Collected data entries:
******

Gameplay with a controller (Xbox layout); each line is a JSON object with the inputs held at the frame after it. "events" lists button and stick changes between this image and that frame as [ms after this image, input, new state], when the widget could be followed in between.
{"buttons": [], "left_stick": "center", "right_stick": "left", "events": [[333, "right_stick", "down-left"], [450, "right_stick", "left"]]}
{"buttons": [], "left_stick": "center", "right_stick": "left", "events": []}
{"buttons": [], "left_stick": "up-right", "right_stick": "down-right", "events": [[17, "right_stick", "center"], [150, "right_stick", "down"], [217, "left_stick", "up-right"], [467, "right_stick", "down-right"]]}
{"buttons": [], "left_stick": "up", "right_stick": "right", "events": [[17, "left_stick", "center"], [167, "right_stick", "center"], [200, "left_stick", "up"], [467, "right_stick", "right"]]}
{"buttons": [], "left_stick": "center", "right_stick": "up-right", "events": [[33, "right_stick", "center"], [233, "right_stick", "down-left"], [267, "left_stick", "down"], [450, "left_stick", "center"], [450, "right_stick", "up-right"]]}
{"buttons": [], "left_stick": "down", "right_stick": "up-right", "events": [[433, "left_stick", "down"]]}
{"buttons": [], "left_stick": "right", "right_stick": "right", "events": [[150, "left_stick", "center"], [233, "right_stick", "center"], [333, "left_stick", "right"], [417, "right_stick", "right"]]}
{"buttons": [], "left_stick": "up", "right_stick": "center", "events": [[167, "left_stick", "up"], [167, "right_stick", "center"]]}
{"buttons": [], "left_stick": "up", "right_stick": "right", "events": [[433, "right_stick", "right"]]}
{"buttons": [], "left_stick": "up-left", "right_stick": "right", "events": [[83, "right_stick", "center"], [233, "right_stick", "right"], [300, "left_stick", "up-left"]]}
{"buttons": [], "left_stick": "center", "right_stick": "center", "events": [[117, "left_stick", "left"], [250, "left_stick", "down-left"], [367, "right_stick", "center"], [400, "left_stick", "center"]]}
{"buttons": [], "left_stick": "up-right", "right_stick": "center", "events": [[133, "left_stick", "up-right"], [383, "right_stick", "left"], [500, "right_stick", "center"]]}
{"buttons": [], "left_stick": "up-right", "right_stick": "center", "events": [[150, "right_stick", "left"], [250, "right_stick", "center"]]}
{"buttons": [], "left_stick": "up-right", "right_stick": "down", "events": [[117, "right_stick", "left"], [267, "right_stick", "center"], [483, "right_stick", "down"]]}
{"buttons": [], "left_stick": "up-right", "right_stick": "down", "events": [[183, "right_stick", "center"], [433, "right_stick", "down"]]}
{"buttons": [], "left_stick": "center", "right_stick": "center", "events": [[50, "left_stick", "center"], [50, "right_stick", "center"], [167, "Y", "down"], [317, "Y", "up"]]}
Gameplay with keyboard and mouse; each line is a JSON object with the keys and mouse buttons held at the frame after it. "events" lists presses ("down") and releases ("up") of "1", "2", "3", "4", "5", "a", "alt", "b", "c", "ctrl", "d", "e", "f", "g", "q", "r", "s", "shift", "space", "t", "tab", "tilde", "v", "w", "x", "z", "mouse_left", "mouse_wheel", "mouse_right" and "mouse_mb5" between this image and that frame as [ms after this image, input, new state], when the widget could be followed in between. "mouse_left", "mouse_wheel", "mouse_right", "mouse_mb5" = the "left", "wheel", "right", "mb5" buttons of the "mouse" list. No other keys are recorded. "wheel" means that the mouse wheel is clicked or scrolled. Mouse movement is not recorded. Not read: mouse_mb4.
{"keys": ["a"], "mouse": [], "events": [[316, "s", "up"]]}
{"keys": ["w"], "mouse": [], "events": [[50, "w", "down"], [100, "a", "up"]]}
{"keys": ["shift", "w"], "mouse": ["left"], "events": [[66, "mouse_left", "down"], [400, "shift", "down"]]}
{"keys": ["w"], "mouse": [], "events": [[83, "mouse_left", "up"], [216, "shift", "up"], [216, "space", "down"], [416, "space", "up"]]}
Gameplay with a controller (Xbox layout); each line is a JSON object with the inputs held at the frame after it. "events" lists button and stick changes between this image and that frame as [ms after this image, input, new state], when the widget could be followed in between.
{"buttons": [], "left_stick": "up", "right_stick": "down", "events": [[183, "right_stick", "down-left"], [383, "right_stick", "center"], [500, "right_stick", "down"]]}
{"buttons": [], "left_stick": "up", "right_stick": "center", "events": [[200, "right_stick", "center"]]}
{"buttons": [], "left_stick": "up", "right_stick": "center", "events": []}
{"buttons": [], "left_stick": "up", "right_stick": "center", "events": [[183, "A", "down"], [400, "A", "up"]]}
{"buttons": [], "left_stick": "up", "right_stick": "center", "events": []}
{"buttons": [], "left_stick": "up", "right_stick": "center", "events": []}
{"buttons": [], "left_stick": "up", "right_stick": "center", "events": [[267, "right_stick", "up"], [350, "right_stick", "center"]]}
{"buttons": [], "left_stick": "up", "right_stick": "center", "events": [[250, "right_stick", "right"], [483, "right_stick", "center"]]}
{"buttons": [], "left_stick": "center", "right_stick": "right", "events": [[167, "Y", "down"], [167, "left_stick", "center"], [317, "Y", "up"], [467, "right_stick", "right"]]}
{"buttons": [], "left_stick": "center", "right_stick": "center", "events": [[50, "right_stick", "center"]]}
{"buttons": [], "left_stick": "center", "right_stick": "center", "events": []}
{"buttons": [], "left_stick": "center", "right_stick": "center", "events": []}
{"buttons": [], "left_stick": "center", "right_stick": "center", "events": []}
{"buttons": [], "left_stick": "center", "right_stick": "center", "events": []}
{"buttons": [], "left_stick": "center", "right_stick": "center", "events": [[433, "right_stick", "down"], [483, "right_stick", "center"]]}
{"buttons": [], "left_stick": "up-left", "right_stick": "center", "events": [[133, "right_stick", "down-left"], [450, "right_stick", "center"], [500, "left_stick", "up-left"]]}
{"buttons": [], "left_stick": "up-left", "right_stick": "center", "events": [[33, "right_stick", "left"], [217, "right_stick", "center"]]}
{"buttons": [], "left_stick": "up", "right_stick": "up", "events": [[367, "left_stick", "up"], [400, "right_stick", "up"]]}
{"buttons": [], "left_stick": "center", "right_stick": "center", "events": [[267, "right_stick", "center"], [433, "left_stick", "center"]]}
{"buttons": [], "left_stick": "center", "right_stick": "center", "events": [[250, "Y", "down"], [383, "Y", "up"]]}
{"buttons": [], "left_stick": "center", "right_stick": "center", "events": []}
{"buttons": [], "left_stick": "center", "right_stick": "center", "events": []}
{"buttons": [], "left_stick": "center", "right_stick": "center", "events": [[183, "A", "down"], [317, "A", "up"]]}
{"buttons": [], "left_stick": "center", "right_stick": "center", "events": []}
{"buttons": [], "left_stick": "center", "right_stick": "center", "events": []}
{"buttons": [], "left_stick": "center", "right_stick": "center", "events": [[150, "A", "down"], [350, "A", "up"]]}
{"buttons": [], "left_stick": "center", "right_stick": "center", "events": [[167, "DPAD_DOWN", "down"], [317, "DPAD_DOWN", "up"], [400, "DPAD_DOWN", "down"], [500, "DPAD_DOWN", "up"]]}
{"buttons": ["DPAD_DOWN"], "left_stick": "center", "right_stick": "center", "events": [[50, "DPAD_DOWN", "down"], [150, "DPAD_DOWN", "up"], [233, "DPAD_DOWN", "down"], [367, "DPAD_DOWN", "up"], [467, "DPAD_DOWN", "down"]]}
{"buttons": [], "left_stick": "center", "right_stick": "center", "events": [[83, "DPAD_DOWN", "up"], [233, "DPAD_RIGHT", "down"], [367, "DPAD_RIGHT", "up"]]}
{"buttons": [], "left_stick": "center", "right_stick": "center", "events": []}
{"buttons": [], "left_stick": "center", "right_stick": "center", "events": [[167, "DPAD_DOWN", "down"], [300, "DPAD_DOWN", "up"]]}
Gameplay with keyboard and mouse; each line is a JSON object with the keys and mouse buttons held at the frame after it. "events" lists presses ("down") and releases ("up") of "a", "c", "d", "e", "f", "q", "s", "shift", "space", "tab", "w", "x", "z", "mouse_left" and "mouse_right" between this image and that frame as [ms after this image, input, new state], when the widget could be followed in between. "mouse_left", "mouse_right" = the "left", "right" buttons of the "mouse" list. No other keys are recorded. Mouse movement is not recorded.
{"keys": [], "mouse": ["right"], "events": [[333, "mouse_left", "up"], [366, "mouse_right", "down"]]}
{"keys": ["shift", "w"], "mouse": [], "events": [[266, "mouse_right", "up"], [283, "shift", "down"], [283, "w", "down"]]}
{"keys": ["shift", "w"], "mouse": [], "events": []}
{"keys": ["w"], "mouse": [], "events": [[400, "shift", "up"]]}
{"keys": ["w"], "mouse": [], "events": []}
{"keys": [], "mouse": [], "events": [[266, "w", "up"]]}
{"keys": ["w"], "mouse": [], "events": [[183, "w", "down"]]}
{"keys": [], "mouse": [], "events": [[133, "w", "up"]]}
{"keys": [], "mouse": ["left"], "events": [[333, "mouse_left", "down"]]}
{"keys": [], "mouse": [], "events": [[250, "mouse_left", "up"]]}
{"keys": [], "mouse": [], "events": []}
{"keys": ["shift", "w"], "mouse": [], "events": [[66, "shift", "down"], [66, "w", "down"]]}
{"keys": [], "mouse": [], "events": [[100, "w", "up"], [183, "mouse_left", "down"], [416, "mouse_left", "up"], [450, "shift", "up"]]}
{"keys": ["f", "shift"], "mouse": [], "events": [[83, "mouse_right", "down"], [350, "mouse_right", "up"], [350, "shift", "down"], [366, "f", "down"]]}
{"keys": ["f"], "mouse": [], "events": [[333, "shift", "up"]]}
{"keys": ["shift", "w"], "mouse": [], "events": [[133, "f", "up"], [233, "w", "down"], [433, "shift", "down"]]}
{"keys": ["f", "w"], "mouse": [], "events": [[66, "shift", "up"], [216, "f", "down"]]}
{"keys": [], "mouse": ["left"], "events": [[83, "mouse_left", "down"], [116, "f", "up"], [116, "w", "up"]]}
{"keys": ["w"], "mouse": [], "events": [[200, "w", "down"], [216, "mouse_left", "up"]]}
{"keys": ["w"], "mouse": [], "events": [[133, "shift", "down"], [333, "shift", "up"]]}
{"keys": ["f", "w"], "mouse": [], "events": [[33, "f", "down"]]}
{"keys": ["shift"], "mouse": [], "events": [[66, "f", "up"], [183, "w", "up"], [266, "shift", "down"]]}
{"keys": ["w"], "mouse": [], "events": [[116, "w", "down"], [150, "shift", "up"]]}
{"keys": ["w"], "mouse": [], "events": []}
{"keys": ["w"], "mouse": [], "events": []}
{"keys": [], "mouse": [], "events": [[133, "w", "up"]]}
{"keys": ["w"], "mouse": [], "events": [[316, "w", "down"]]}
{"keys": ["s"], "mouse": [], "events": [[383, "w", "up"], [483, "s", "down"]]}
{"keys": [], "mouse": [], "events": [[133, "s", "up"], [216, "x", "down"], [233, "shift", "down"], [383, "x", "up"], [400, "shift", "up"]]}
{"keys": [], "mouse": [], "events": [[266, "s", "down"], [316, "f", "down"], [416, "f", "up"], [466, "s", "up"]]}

******

| TASK TO CARRY OUT |
The answer is a count and nothing more: lines above that contain "releases".

| OUTPUT OF THE EXERCISE |
2